Nobel Laureate and OSA Honorary Member Theodor Hänsch was born in Heidelberg, Germany on October 30, 1941. As a young boy Hänsch lived in a house once owned by chemist Robert Bunsen. An experiment set up by Hänsch’s father to explain Bunsen’s contributions to chemistry kindled an early interest in light and atoms in the young Hänsch. As he grew older he eagerly read everything from popular science magazines to science textbooks and ran his own experiments in chemistry, physics, and electronics.

At the University of Heidelberg, Hänsch studied physics and mathematics. After receiving the Vordiplom in 1963, Hänsch worked as an assistant in the laboratory of Hans Kopfermann and became increasingly intrigued by the newly invented laser. When an opportunity arose to study gas lasers at the nearby Institute of Applied Physics at Albert-Überle-Strasse, Hänsch signed on. For his diploma research, Hänsch studied saturation effects in the gas laser medium by observing the light emitted spontaneously to the side. He determined a number of previously unknown radiative transition rates in the neon atom. He received his doctorate in 1969. Much of the early work Hänsch undertook is still cited because it laid the groundwork for the understanding of phenomena such as lasers without inversion, electromagnetically induced transparency, and slow light.

In March 1970, Hänsch left Germany to work with Arthur L. Schawlow at Stanford University as a NATO postdoctoral fellow. Hänsch’s time at Stanford put him directly at the heart of a revolution in laser spectroscopy. He acquired an early commercial nitrogen laser and spent six months experimenting with a range of configurations and applications. Towards the end of 1970, he began to focus his efforts on the goal of making a widely tunable dye laser highly monochromatic.

Other experiments involved ultrasensitive fluorescence spectroscopy enabling detection of light from single atoms, sensitive intracavity absorption spectroscopy with a multimode dye laser, the first demonstration of continuous wave Doppler-fee two-photon spectroscopy, and Doppler-free polarization spectroscopy. The roots of the laser frequency comb can be traced to Hänsch’s years at Stanford.

In 1978, Hänsch went on sabbatical to the University of Munich with an Alexander von Humboldt Senior U.S. Scientist Award. Almost a decade later he accepted an offer to join the Ludwig-Maximilian University in Munich as a professor of experimental physics and to build a new Division of Laser Spectroscopy at the Max-Planck-Institute.

During the 1990s Hänsch’s team focused on the quantum physics of ultracold atoms. His group demonstrated and explored two- and three-dimensional optical lattices bound by light; they explored new tricks for laser cooling below the recoil limit; and in the late 1990s realized Bose-Einstein condensation (BEC) of rubidium atoms in a novel magnetic QUIC trap. They later exploited the high magnetic stability of the small trap in the first continuous wave atom laser. Work on microscopic magnetic traps to manipulate cold paramagnetic atoms led to an effective method for loading cold atoms into microscopic traps, and a working conveyer belt for atoms. In June 2001, Hänsch’s group was the first to achieve Bose-Einstein condensation entirely on a microfabricated atom chip.

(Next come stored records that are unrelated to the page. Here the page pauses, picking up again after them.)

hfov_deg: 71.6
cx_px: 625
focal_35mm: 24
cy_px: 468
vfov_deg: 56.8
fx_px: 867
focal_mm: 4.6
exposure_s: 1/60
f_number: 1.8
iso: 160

In 1985, he received OSA's William F. Meggers Award "for his discoveries of powerful techniques for high-resolution laser spectroscopy, and their application to fundamental problems of physics, particularly through precision measurements on atomic hydrogen."

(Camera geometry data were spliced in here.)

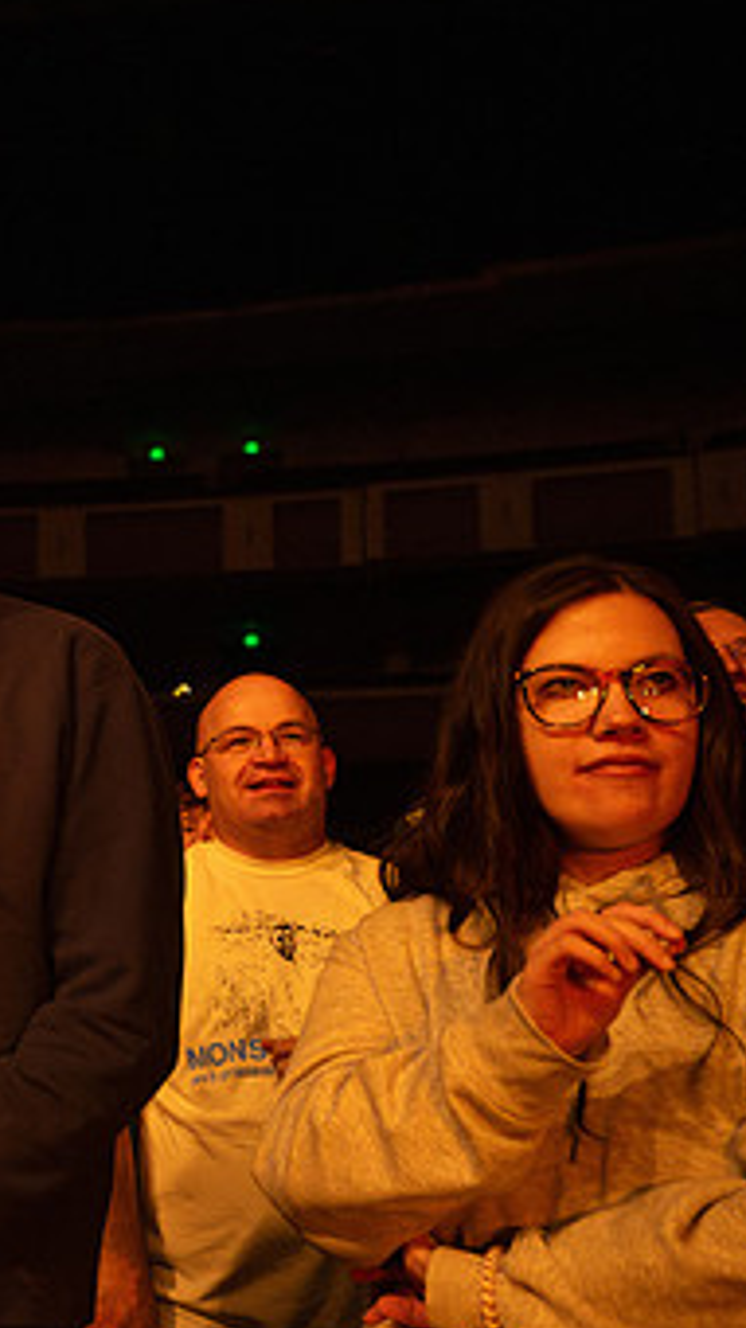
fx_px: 2077
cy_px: 697
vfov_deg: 35.5
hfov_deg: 18.1
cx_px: -375
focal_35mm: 59
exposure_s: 1/160
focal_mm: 33
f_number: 4
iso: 5000
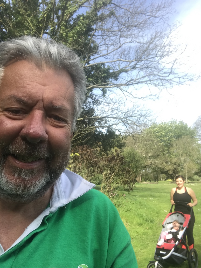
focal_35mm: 33
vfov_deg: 55.3
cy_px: 135
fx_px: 255
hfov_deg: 43.0
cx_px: 102
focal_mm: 2.87
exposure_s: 1/354
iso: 25
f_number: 2.2
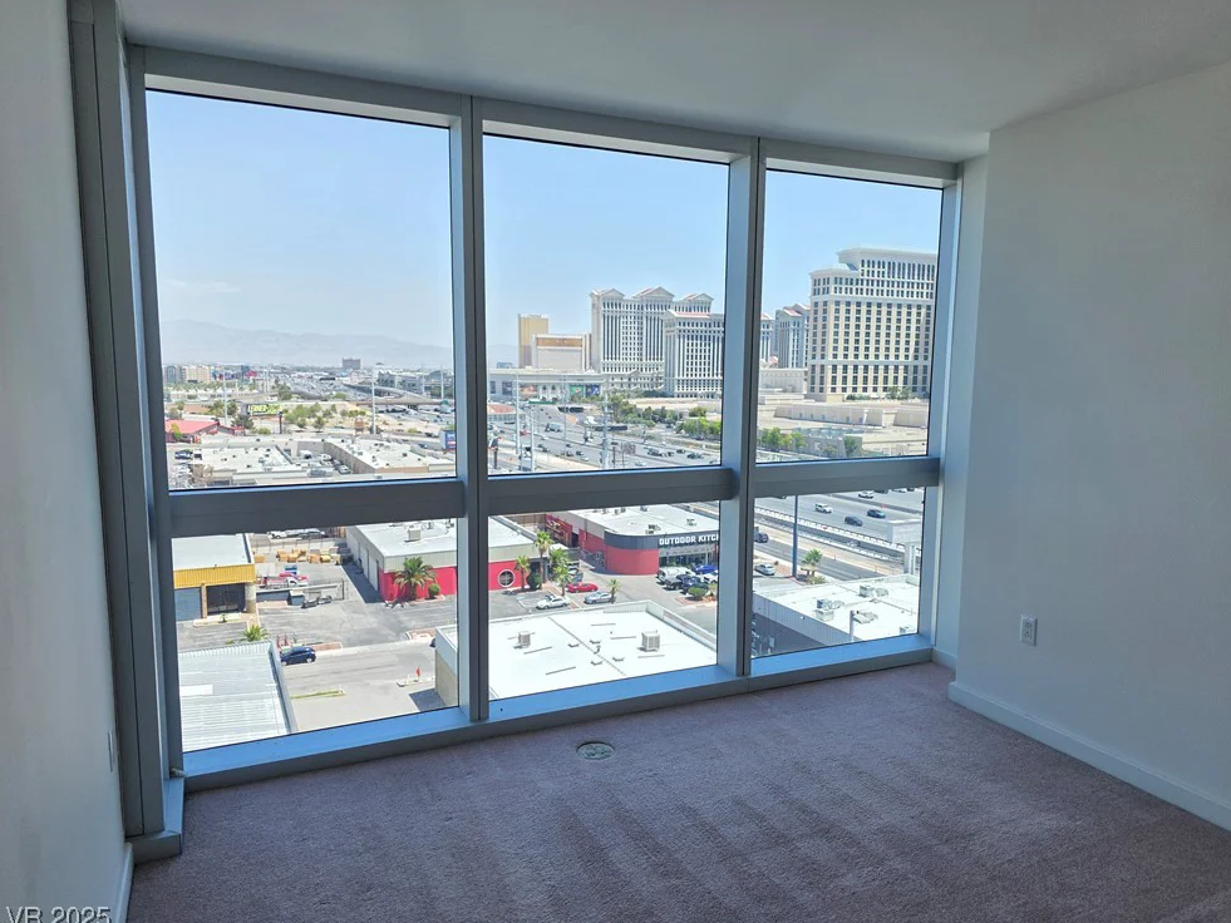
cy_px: 464
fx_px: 854
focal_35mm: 24
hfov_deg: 71.6
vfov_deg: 56.8
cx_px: 626
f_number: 1.7
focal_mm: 6.3
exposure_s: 1/359
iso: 50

He along with John L. Hall received half of the Nobel Prize in Physics 2005 "for their contributions to the development of laser-based precision spectroscopy, including the optical frequency comb technique." The other half was awarded to Roy J. Glauber.

Hänsch received many other awards such as the Gottfried Wilhelm Leibniz Prize, IEEE’s I.I. Rabi Award, the Philip Morris Research Prize, and numerous honorary degrees. His many scientific society memberships include the European Academy of Arts and Sciences, Academia Europea, International Raoul Wallenberg Foundation, and the U.S. National Academy of Sciences.

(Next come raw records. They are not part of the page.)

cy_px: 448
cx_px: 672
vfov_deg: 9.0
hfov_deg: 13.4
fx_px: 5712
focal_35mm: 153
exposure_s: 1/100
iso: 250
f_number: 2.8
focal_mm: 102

He was awarded OSA's Frederic Ives Medal/Jarus W. Quinn Prize "for seminal contributions and landmark advances in optical science and atomic physics, including narrow-band dye lasers, Doppler-free laser spectroscopy, laser cooling of atomic gases, precision spectroscopy of atomic hydrogen, frequency metrology with optical combs, and new physics with cold atoms in optical lattices." He became a Fellow of OSA in 1975 and an OSA Honorary Member in 2008.